As soon as i get some dosh together i'm moving to SCSI160/320 with a Seagate Cheeta 15k drive.
-Mua
Of course, it would be nice to see 10K rpm IDE drives ya know.
I'm with u on that one brian. I've been patiently waiting for those to come out. I guess they're more into marketing gimmicks than actually improving product line
I believe it's a heat issue.
I've been reading various white papers from IBM's web site and one of our new hardware testers here at work used to work for 'big blue'.
Apparently due to many factors and the technology involved etc 10,000rpm IDE drives generate too much heat to be reliable, but it is being worked on and will happen.
I've been reading various white papers from IBM's web site and one of our new hardware testers here at work used to work for 'big blue'.
Apparently due to many factors and the technology involved etc 10,000rpm IDE drives generate too much heat to be reliable, but it is being worked on and will happen.

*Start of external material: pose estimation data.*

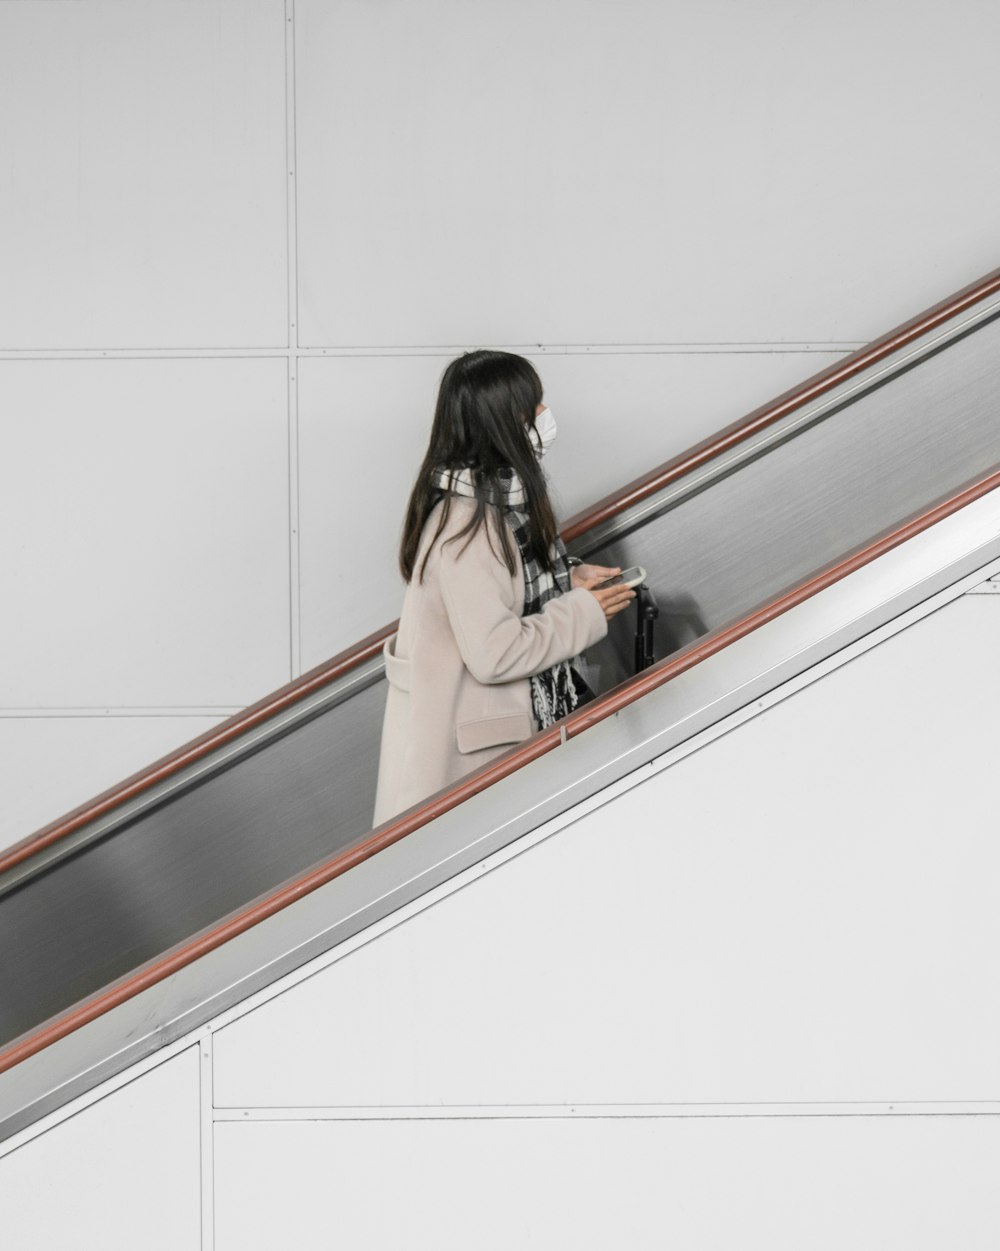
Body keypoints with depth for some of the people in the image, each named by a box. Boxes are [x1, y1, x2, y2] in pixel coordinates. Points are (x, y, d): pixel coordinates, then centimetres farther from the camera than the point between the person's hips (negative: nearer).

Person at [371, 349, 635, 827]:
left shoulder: (499, 495, 5)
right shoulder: (466, 523, -26)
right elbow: (495, 653, -28)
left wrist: (568, 581, 4)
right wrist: (585, 612, -17)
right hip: (466, 745, -9)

If it can be done with SCSI, surely it can be done with IDE, as you don't hear of a massive amount of SCSI hard drives frying all of a sudden.
Spindle speed is really going to give you the bang for your buck here not so much the pipeline it's getting pumped through.
And yeah, the PCI bus needs to be upped, and I've heard of the so called PCI-X, which is faster, but not much else.
Spindle speed is really going to give you the bang for your buck here not so much the pipeline it's getting pumped through.
And yeah, the PCI bus needs to be upped, and I've heard of the so called PCI-X, which is faster, but not much else.
ATA 133 is only Maxtor. I believe IBM and Intel have already rejected it, since most drives never get over the 66mb spec. Most of all it is because of the PCI bus itself and spindle speed, even 64bit PCI can't sustain IDE 100mb. I have a 5400rpm ATA 100, and my 7200 rpm ATA 66 beats it, barely. I do a have a 7200rpm ATA 100 drive that flies, and can get over 66mb mark on my Promise controller, but when running apps, doing large disk transfers, playing games, compiling, encoding, I don't notice the difference. I did notice going from ATA 33 to ATA 66, but not much since. My next machine after the 2nd gen P4's come out will just have SCSI.